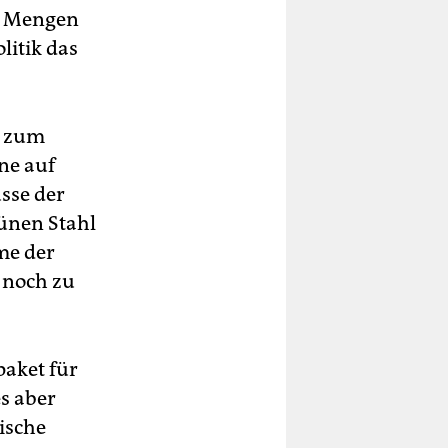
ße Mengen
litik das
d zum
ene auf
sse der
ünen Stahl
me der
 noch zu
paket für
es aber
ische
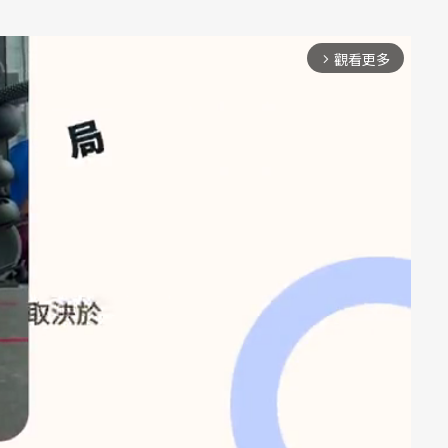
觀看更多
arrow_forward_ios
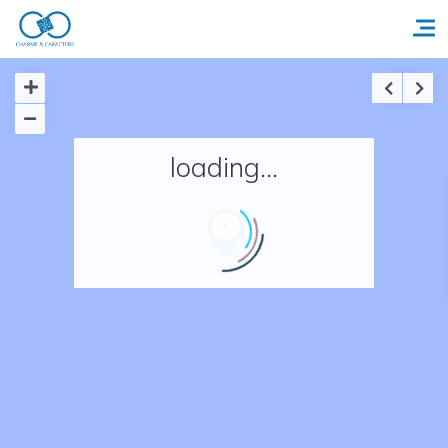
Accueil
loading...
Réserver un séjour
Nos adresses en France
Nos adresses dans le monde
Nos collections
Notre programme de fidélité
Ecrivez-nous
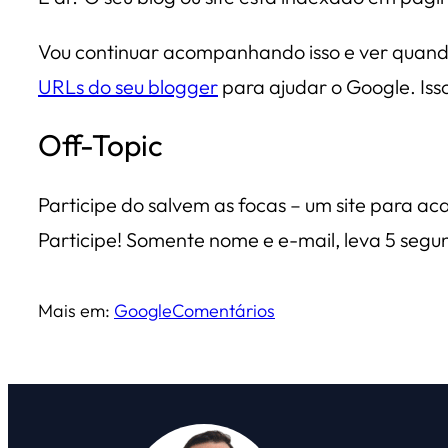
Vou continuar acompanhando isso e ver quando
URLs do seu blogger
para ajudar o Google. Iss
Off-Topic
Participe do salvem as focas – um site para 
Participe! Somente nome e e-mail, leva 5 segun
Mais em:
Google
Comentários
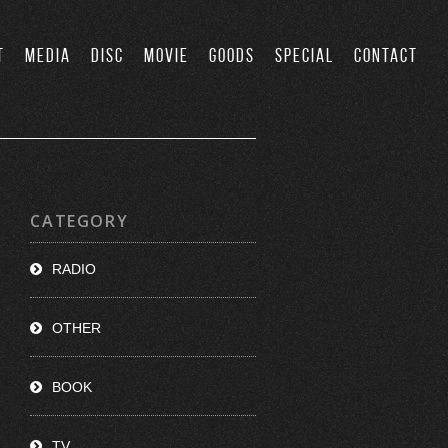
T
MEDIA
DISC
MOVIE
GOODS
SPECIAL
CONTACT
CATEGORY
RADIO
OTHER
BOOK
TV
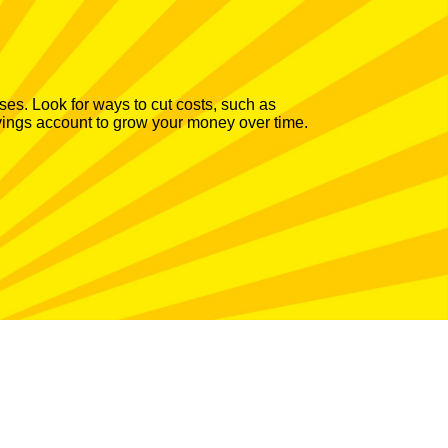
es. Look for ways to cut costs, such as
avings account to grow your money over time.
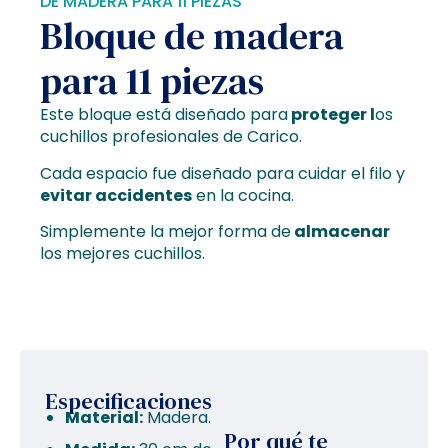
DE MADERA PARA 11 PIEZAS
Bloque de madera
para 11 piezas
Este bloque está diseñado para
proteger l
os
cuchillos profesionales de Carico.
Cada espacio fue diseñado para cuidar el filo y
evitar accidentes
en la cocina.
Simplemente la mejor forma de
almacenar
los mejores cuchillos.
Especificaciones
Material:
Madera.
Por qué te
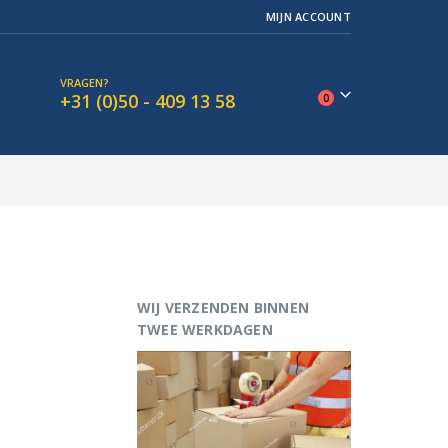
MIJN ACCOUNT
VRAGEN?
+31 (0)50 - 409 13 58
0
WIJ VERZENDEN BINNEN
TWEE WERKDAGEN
= = = = = = =
DIRECTIONS FOR THIS TASK:
Rewrite every line of text read from the material above as a Markdown table with the columns n and Line, one numbered row per line and no rows for blank lines. Leave the pictures out.

YOUR SOLUTION:
| n | Line |
|---|---|
| 1 | ße Mengen |
| 2 | litik das |
| 3 | d zum |
| 4 | ene auf |
| 5 | sse der |
| 6 | ünen Stahl |
| 7 | me der |
| 8 |  noch zu |
| 9 | paket für |
| 10 | es aber |
| 11 | ische |
| 12 | 觀看更多 |
| 13 | arrow_forward_ios |
| 14 | Accueil |
| 15 | loading... |
| 16 | Réserver un séjour |
| 17 | Nos adresses en France |
| 18 | Nos adresses dans le monde |
| 19 | Nos collections |
| 20 | Notre programme de fidélité |
| 21 | Ecrivez-nous |
| 22 | Vou continuar acompanhando isso e ver quando |
| 23 | URLs do seu blogger |
| 24 | para ajudar o Google. Iss |
| 25 | Off-Topic |
| 26 | Participe do salvem as focas – um site para  |
| 27 | Participe! Somente nome e e-mail, leva 5 segun |
| 28 | Mais em: |
| 29 | Google |
| 30 | Comentários |
| 31 | T |
| 32 | MEDIA |
| 33 | DISC |
| 34 | MOVIE |
| 35 | GOODS |
| 36 | SPECIAL |
| 37 | CONTACT |
| 38 | CATEGORY |
| 39 | RADIO |
| 40 | OTHER |
| 41 | BOOK |
| 42 | TV |
| 43 | es. Look for ways to cut costs, such as |
| 44 | avings account to grow your money over time. |
| 45 | DE MADERA PARA 11 PIEZAS |
| 46 | Bloque de madera |
| 47 | para 11 piezas |
| 48 | Este bloque está diseñado para |
| 49 | proteger l |
| 50 | os |
| 51 | cuchillos profesionales de Carico. |
| 52 | Cada espacio fue diseñado para cuidar el filo y |
| 53 | evitar accidentes |
| 54 | en la cocina. |
| 55 | Simplemente la mejor forma de |
| 56 | almacenar |
| 57 | los mejores cuchillos. |
| 58 | Especificaciones |
| 59 | Material: |
| 60 | Madera. |
| 61 | Por qué te |
| 62 | MIJN ACCOUNT |
| 63 | VRAGEN? |
| 64 | +31 (0)50 - 409 13 58 |
| 65 | 0 |
| 66 | WIJ VERZENDEN BINNEN |
| 67 | TWEE WERKDAGEN |